Task goal:
Take the data that follows and retype it word for word.

Items listed in a dataset
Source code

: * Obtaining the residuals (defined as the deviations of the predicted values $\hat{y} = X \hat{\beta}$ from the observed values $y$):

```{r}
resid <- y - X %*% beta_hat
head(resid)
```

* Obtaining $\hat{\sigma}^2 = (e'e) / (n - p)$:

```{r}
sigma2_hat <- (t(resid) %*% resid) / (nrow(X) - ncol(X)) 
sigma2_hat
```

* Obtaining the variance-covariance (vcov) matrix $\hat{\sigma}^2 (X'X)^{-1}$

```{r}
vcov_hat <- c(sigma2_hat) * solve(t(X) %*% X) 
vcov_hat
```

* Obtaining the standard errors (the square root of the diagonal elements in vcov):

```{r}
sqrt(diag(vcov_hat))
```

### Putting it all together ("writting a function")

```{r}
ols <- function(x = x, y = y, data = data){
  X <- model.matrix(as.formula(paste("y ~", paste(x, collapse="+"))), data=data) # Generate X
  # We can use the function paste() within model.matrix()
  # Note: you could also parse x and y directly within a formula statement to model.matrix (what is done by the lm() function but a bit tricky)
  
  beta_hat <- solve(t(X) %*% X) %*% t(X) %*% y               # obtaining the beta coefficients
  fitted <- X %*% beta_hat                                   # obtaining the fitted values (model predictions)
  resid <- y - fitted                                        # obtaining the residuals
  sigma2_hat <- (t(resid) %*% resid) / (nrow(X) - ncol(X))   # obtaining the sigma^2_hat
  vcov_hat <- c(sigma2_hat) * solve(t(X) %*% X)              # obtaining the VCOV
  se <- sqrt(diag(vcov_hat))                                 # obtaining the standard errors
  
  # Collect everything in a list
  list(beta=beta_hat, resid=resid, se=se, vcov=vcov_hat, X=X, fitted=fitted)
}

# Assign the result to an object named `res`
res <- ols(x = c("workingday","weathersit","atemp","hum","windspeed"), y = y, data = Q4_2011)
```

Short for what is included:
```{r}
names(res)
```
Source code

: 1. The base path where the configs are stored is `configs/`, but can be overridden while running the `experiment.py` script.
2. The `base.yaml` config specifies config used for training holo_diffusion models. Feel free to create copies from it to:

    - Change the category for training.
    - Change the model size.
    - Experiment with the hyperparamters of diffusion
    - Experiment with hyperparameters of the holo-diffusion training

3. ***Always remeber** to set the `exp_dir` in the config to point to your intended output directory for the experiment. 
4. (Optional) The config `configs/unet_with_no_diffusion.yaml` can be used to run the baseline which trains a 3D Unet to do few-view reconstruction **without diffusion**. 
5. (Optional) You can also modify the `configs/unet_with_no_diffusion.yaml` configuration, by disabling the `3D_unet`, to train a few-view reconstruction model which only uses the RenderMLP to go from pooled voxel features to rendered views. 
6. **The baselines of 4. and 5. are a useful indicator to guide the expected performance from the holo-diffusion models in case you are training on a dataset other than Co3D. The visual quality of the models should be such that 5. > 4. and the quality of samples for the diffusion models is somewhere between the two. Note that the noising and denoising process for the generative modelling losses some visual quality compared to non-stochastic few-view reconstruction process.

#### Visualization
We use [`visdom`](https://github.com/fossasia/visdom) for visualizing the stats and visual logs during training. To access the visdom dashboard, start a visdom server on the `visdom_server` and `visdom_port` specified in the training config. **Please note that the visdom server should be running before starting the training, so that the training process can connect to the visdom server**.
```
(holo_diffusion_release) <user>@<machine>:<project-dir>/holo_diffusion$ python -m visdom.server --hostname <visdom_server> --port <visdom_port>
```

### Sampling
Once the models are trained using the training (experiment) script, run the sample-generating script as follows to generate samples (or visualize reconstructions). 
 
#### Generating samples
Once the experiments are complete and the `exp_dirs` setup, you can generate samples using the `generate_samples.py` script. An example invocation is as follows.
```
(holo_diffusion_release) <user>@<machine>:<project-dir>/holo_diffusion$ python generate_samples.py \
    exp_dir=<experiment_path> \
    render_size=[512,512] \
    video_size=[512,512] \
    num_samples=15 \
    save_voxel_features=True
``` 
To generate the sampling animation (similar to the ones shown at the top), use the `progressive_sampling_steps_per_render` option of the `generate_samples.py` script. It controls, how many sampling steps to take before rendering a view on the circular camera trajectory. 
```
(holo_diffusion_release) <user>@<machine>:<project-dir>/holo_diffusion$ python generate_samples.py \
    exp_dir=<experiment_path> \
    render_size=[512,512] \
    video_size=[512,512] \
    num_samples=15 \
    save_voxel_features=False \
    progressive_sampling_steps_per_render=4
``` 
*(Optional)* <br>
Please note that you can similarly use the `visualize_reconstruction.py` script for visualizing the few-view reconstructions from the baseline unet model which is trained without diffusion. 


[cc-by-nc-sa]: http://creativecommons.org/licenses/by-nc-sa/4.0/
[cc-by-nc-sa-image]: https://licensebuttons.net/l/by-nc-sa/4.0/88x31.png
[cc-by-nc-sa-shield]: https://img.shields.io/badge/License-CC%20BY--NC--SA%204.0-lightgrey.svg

Task solution:
Source code

: * Obtaining the residuals (defined as the deviations of the predicted values $\hat{y} = X \hat{\beta}$ from the observed values $y$):

```{r}
resid <- y - X %*% beta_hat
head(resid)
```

* Obtaining $\hat{\sigma}^2 = (e'e) / (n - p)$:

```{r}
sigma2_hat <- (t(resid) %*% resid) / (nrow(X) - ncol(X)) 
sigma2_hat
```

* Obtaining the variance-covariance (vcov) matrix $\hat{\sigma}^2 (X'X)^{-1}$

```{r}
vcov_hat <- c(sigma2_hat) * solve(t(X) %*% X) 
vcov_hat
```

* Obtaining the standard errors (the square root of the diagonal elements in vcov):

```{r}
sqrt(diag(vcov_hat))
```

### Putting it all together ("writting a function")

```{r}
ols <- function(x = x, y = y, data = data){
  X <- model.matrix(as.formula(paste("y ~", paste(x, collapse="+"))), data=data) # Generate X
  # We can use the function paste() within model.matrix()
  # Note: you could also parse x and y directly within a formula statement to model.matrix (what is done by the lm() function but a bit tricky)
  
  beta_hat <- solve(t(X) %*% X) %*% t(X) %*% y               # obtaining the beta coefficients
  fitted <- X %*% beta_hat                                   # obtaining the fitted values (model predictions)
  resid <- y - fitted                                        # obtaining the residuals
  sigma2_hat <- (t(resid) %*% resid) / (nrow(X) - ncol(X))   # obtaining the sigma^2_hat
  vcov_hat <- c(sigma2_hat) * solve(t(X) %*% X)              # obtaining the VCOV
  se <- sqrt(diag(vcov_hat))                                 # obtaining the standard errors
  
  # Collect everything in a list
  list(beta=beta_hat, resid=resid, se=se, vcov=vcov_hat, X=X, fitted=fitted)
}

# Assign the result to an object named `res`
res <- ols(x = c("workingday","weathersit","atemp","hum","windspeed"), y = y, data = Q4_2011)
```

Short for what is included:
```{r}
names(res)
```
Source code

: 1. The base path where the configs are stored is `configs/`, but can be overridden while running the `experiment.py` script.
2. The `base.yaml` config specifies config used for training holo_diffusion models. Feel free to create copies from it to:

    - Change the category for training.
    - Change the model size.
    - Experiment with the hyperparamters of diffusion
    - Experiment with hyperparameters of the holo-diffusion training

3. ***Always remeber** to set the `exp_dir` in the config to point to your intended output directory for the experiment. 
4. (Optional) The config `configs/unet_with_no_diffusion.yaml` can be used to run the baseline which trains a 3D Unet to do few-view reconstruction **without diffusion**. 
5. (Optional) You can also modify the `configs/unet_with_no_diffusion.yaml` configuration, by disabling the `3D_unet`, to train a few-view reconstruction model which only uses the RenderMLP to go from pooled voxel features to rendered views. 
6. **The baselines of 4. and 5. are a useful indicator to guide the expected performance from the holo-diffusion models in case you are training on a dataset other than Co3D. The visual quality of the models should be such that 5. > 4. and the quality of samples for the diffusion models is somewhere between the two. Note that the noising and denoising process for the generative modelling losses some visual quality compared to non-stochastic few-view reconstruction process.

#### Visualization
We use [`visdom`](https://github.com/fossasia/visdom) for visualizing the stats and visual logs during training. To access the visdom dashboard, start a visdom server on the `visdom_server` and `visdom_port` specified in the training config. **Please note that the visdom server should be running before starting the training, so that the training process can connect to the visdom server**.
```
(holo_diffusion_release) <user>@<machine>:<project-dir>/holo_diffusion$ python -m visdom.server --hostname <visdom_server> --port <visdom_port>
```

### Sampling
Once the models are trained using the training (experiment) script, run the sample-generating script as follows to generate samples (or visualize reconstructions). 
 
#### Generating samples
Once the experiments are complete and the `exp_dirs` setup, you can generate samples using the `generate_samples.py` script. An example invocation is as follows.
```
(holo_diffusion_release) <user>@<machine>:<project-dir>/holo_diffusion$ python generate_samples.py \
    exp_dir=<experiment_path> \
    render_size=[512,512] \
    video_size=[512,512] \
    num_samples=15 \
    save_voxel_features=True
``` 
To generate the sampling animation (similar to the ones shown at the top), use the `progressive_sampling_steps_per_render` option of the `generate_samples.py` script. It controls, how many sampling steps to take before rendering a view on the circular camera trajectory. 
```
(holo_diffusion_release) <user>@<machine>:<project-dir>/holo_diffusion$ python generate_samples.py \
    exp_dir=<experiment_path> \
    render_size=[512,512] \
    video_size=[512,512] \
    num_samples=15 \
    save_voxel_features=False \
    progressive_sampling_steps_per_render=4
``` 
*(Optional)* <br>
Please note that you can similarly use the `visualize_reconstruction.py` script for visualizing the few-view reconstructions from the baseline unet model which is trained without diffusion. 


[cc-by-nc-sa]: http://creativecommons.org/licenses/by-nc-sa/4.0/
[cc-by-nc-sa-image]: https://licensebuttons.net/l/by-nc-sa/4.0/88x31.png
[cc-by-nc-sa-shield]: https://img.shields.io/badge/License-CC%20BY--NC--SA%204.0-lightgrey.svg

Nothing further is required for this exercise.